In Korea, at the Seoul Youth Hub Conference, I ran a workshop on courage, at the invitation of The School of Courage. I talked a teeny bit about How To Change The World, then played various impro games.
People told me beforehand I would struggle to get young Koreans out of their seats to play. “Too risk-averse,” I was told. It didn’t turn out that way.
My own fear of failure, beforehand, was related to the suspicion that the games would be deadened by the slow process of working with an interpreter – but I had not counted on the skill of Alex Lim (pictured beside me). Alex was a great sport, even translating jokes I made at his expense.
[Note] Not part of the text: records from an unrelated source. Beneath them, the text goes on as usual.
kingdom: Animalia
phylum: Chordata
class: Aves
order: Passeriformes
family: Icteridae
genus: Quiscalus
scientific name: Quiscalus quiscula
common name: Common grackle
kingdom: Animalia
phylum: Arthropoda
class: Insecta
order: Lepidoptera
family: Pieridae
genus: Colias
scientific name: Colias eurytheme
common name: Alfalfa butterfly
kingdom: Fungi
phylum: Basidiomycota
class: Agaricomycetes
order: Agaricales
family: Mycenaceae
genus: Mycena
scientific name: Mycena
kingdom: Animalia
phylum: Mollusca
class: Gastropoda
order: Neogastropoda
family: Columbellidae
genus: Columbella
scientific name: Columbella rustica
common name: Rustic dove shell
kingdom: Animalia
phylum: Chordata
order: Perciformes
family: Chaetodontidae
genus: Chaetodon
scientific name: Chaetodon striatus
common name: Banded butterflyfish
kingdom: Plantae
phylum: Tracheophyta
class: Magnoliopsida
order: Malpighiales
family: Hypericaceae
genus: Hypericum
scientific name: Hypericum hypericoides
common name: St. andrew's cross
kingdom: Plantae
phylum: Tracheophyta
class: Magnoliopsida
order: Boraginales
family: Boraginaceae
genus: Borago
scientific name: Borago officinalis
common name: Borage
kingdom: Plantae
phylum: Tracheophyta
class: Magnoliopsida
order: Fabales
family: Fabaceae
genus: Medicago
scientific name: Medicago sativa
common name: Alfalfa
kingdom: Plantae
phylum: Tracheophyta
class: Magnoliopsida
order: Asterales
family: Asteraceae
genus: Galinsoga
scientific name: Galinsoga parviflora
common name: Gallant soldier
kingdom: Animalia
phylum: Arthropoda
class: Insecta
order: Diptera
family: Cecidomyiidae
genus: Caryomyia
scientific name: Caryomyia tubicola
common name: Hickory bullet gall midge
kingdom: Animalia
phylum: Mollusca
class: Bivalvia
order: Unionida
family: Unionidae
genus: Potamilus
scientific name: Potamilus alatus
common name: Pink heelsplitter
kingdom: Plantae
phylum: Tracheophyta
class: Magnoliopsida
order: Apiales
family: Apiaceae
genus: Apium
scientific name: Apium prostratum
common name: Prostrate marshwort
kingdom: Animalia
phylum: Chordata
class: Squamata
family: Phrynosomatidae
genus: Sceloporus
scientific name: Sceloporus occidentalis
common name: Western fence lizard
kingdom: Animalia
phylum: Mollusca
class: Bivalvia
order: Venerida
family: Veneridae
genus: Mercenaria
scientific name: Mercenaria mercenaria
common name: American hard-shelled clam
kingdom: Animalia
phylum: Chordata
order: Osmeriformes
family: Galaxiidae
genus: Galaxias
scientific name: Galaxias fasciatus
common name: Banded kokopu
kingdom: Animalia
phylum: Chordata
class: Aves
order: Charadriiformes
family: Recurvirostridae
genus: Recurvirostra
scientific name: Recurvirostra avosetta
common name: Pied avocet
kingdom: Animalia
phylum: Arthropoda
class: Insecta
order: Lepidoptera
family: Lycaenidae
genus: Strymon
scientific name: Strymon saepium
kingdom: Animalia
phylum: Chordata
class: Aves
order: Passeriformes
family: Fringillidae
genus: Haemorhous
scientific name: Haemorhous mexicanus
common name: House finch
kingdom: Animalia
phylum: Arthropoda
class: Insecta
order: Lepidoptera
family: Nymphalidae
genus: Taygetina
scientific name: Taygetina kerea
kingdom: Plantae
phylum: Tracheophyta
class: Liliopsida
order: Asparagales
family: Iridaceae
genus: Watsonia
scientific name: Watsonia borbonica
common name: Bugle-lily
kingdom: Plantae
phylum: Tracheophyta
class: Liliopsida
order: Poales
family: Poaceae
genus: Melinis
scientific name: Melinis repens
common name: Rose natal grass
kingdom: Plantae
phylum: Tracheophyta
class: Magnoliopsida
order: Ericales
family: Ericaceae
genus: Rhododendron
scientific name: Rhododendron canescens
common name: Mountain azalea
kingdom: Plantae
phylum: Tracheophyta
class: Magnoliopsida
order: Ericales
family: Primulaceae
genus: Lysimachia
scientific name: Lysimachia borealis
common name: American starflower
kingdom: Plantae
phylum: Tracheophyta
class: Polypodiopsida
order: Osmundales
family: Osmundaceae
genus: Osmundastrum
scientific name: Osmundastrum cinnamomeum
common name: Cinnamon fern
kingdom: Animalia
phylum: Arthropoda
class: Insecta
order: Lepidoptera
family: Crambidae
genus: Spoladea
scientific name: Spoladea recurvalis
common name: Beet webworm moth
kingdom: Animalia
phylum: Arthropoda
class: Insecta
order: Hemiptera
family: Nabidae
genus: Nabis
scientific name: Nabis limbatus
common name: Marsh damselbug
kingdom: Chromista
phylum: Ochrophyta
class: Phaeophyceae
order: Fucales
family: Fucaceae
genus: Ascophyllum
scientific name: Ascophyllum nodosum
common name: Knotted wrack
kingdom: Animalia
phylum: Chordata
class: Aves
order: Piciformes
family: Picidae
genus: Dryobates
What fun it was to see people taking risks, and – precisely because they’d taken risks – having fun themselves. It was also incredibly gratifying to receive flowers afterwards from a participant (more about that here).
Here’s what Alex got out of it:
John-Paul Flintoff, author of “How to Change the World”, taught us a few things, not by teaching, but letting people learn by doing. To name a few:
1) Everything in life, including rejection or “blocking” can be an offer.
2) When life makes you feel vulnerable, it means you may be perceived as courageous by others.
3) Anything that offers the possibility of failure is worth pursuing – it is a gift for an exciting life. (Some of my failures are what made today’s experience a wonderful one!)
4) The subject of education is the ones who are being educated, not the ones who teach.
Outside our session, I was thrilled to meet some amazing people. Some were guests, like me, from overseas – but most were Korean.